### SUPPLIED PASSAGE:
▼
It is hard work being Prime Minister and trying to please 16 million voters, about half of whom think the other party should really be in power. Voters mostly don’t even tell him what they want.  Many think that he is a KING who can proclaim policy on his own. In fact he needs the support of at least half but preferably more of the 225 Federal Members of Parliament and certainly the support of party members, organisers and cabinet.

To be communicated with by public open letter in the paper is just humiliating. It is rather like a parent telling her teenager in the school playground in front of her friends, to lift her game and tidy up her bedroom. The result will not always be a fond relationship or a tidy room.

If each of those ladies who signed the letter on the vital matter of women’s equality had sent a Votergram on the topic one week apart, the impact would have been private and sensational. Each of the 225 Federal MPs would have received each woman’s message and each woman could have given one different specific improvement for women that she personally favoured with one very good reason why and how it could be done.

6,750 messages would have gone into  the hands of parliamentarians spread over the next 6 months, giving 30 individual improvements to be made to advance women’s equality with 30 good reasons why it should be done and suggestions of how it could be accomplished.

The opposition MPs would have pressured the government MPs. The government backbenchers would have pressured the cabinet and the cabinet would have pressured the ministers responsible for each of those reforms. The politicians could have claimed electoral credit for it when it was done.

In 1936 Dale Carnegie wrote “If you want to gather honey don’t kick over the beehive”. It applies equally when seeking change in democracy. Don’t irritate the politicians who can make the very changes you want.
▲
### INFORMATION SUPPLIED:
▼
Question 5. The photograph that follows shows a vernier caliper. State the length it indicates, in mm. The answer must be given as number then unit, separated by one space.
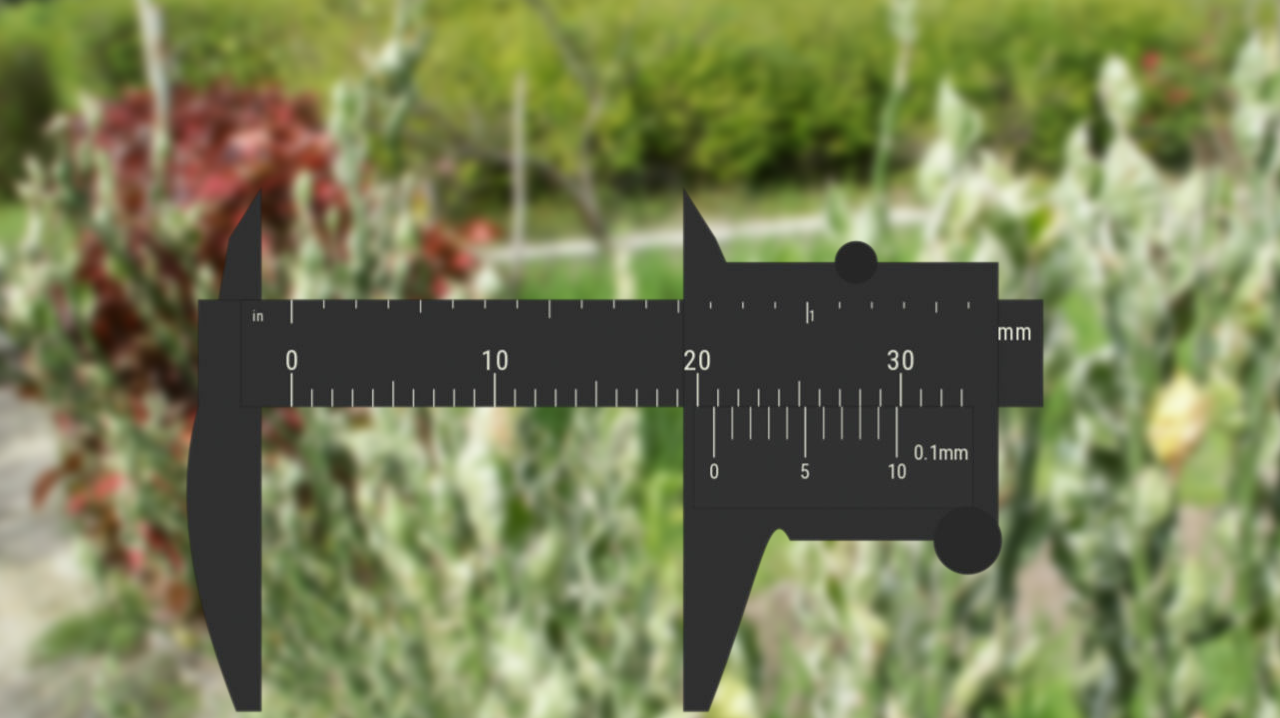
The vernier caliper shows 20.8 mm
▲
### WORK REQUEST:
Reproduce the stretch from "It is hard work" through "organisers and cabinet." in the piece on writing to politicians, substituting "head of government" for "Prime Minister".

### ANSWER FOR THIS EXERCISE:
It is hard work being head of government and trying to please 16 million voters, about half of whom think the other party should really be in power. Voters mostly don’t even tell him what they want.  Many think that he is a KING who can proclaim policy on his own. In fact he needs the support of at least half but preferably more of the 225 Federal Members of Parliament and certainly the support of party members, organisers and cabinet.